Papadiamantis' longest works were the serialized novels "The Gypsy Girl," "The Emigrant," and "Merchants of Nations." These were adventures set around the Mediterranean, with rich plots involving captivity, war, pirates, the plague, etc. However, the author is best remembered for his scores of short stories. Written in his own version of the then official language of Greece, "katharevousa" (a "purist" written language heavily influenced by ancient Greek), Papadiamantis' stories are little gems. They provide lucid and lyrical portraits of country life in Skiathos, or urban life in the poorer neighborhoods of Athens, with frequent flashes of deep psychological insight. The nostalgia for a lost island childhood is palpable in most of them; the stories with an urban setting often deal with alienation. Characters are sketched with a deft hand, and they speak in the authentic "demotic" spoken language of the people; island characters lapse into dialect. Papadiamantis' deep Christian faith, complete with the mystical feeling associated with the Orthodox Christian liturgy, suffuses many stories. Most of his work is tinged with melancholy, and resonates with empathy with people's suffering, regardless of whether they are saints or sinners, innocent or conflicted. His only saint, in fact, is a poor shepherd who, having warned the islanders, is slaughtered by Saracen pirates after he refuses to abandon his flock for the safety of the fortified town. This particular story, "The Poor Saint," is the closest he comes to a truly religious theme.

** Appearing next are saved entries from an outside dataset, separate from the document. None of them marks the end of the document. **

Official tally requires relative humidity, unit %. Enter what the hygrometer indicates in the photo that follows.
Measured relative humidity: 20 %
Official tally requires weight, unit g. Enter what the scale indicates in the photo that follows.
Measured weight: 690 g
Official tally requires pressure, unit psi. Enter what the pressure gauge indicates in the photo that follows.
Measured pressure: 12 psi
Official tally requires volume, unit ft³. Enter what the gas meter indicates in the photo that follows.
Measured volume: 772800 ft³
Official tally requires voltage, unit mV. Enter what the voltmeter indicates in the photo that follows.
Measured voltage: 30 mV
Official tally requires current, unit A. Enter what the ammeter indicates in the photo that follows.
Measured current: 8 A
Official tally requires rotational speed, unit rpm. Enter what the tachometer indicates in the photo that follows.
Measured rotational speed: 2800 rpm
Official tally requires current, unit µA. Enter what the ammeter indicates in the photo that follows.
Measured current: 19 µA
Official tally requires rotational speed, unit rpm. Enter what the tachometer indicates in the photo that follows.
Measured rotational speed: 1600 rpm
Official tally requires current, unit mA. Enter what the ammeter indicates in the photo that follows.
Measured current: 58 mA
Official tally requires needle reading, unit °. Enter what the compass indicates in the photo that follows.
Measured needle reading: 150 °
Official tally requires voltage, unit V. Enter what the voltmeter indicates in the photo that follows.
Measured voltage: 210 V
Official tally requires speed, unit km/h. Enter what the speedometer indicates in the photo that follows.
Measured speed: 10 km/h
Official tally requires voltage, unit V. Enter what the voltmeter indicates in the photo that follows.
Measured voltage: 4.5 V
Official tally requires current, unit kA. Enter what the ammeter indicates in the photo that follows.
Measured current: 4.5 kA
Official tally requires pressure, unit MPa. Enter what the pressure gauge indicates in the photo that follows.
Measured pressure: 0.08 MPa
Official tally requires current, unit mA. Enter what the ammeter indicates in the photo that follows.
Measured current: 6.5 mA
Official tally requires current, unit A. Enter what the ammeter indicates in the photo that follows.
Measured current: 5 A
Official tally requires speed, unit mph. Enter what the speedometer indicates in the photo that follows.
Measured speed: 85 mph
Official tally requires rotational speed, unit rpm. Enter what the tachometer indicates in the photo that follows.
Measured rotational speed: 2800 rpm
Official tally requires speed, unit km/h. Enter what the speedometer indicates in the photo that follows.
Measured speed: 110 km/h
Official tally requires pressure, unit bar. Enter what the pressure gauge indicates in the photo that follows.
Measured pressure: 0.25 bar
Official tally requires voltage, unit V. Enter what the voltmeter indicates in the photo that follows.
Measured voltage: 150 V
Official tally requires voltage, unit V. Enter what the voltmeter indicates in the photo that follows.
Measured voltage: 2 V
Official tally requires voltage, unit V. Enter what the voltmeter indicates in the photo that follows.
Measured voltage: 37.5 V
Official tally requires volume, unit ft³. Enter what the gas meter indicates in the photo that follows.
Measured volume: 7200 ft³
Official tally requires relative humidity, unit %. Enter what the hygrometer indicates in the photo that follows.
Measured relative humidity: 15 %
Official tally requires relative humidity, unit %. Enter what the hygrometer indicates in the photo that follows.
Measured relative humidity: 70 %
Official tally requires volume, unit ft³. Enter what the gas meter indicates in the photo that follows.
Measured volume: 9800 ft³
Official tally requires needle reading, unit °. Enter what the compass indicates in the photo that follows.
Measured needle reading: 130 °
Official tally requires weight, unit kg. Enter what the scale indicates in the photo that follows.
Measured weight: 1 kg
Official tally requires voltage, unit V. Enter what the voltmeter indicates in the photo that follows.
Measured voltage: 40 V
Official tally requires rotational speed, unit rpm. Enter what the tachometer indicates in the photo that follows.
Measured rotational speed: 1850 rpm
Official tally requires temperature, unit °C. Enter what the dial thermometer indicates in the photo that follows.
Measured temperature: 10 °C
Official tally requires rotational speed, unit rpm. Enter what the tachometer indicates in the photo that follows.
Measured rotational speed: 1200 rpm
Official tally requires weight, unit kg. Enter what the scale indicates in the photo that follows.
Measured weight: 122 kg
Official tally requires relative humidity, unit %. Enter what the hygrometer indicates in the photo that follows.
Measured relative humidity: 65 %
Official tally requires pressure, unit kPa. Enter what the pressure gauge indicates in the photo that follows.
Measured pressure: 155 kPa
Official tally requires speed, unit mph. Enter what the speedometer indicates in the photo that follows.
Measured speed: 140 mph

An example of Papadiamantis' deep and even-handed feeling for humanity is his acknowledged masterpiece, the novella "The Murderess." It is the story of an old woman in Skiathos, who pities families with many daughters: given their low socioeconomic status, girls can not work before marriage, cannot marry unless they provide a dowry, and are therefore a burden and a plight to their families. After killing her own newborn granddaughter, gravelly ill with pertussis, she crosses the line from pity to what she believes is useful and appropriate action, the "mercy killing" of young girls. She kills three young girls in succession, by throwing them into wells and then pretending to trying to save them in order to justify her presence there. As coincidences keep piling up, she is confronted with a stark fact: her assumption that she was helping was monstrously wrong, and she gradually slips into mad torment. She flees arrest and tries to hide in the wilderness, but she drowns in the sea while trying to escape two policemen on her trail; as Papadiamantis puts it, she meets "death half-way between divine and human justice". The character of the murderess is depicted with deep empathy and without condemnation. "AS a child, she served her parents. Once married, she was her husband's slave ... when she had children, she served them, and when they had children, she became their slave". Even her name tells the story of women in 19th century rural Greece: her birth name, Hadoula, "tenderling", is all but forgotten; she now is the "Fragkoyannoú", i.e. the widow of Yannis Fragkos, her whole existence referenced only to the name of her late, good-for-nothing husband. His work is seminal in Modern Greek literature: he is for prose what Dionysios Solomos is for poetry. As George Seferis wrote: "I commemorate Dionysios Solomos, I commemorate Alexander Papadiamantis". It is a body of work, however, that is virtually impossible to translate, as the magic of his language is founded on the Greek diglossia: elaborately crafted, high Katharevousa for the narrative, interspersed with authentic local dialect for the dialogue, and with all dialectical elements used in the narrative formulated in strict Katharevousa, and therefore in forms that had actually never actually existed.